▸ Work instruction:
Pick out each line in the data below that contains the string "eine", and copy those lines.

Extracted page text data

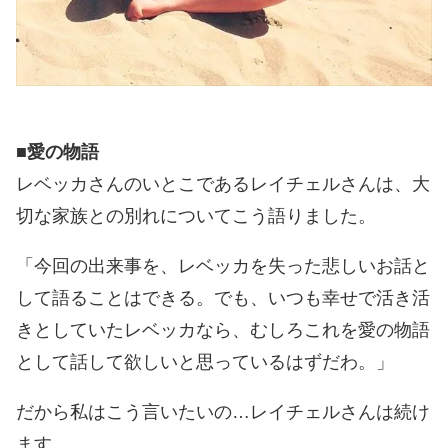
■愛の物語
レベッカさんのいとこであるレイチェルさんは、大
切な家族との別れについてこう語りました。
「今回の出来事を、レベッカを失った悲しいお話と
して語ることはできる。でも、いつも幸せで活き活
きとしていたレベッカなら、むしろこれを愛の物語
として話して欲しいと思っているはずだわ。」
だから私はこう言いたいの…レイチェルさんは続け
ます。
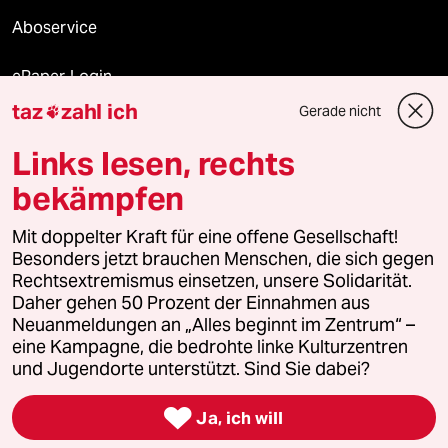
Aboservice
ePaper Login
taz
zahl ich
Gerade nicht

Downloads für Abonnierende
Links lesen, rechts
bekämpfen
© 2026 taz Verlags und Vertriebs GmbH
Alle Rechte vorbehalten. Bei rechtlichen Fragen oder für Genehmigungen
Mit doppelter Kraft für eine offene Gesellschaft!
wenden Sie sich bitte an
lizenzen@taz.de
Besonders jetzt brauchen Menschen, die sich gegen
Rechtsextremismus einsetzen, unsere Solidarität.
Daher gehen 50 Prozent der Einnahmen aus
Feedback
Redaktionsstatut
Kommune-Richtlinien
KI-
Neuanmeldungen an „Alles beginnt im Zentrum“ –
eine Kampagne, die bedrohte linke Kulturzentren
Leitlinie
Informant
Datenschutz
Impressum
AGB
und Jugendorte unterstützt. Sind Sie dabei?
Seitenwende
Einwilligungen widerrufen (Ads)

Ja, ich will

▸ Result for this task:
Mit doppelter Kraft für eine offene Gesellschaft!
eine Kampagne, die bedrohte linke Kulturzentren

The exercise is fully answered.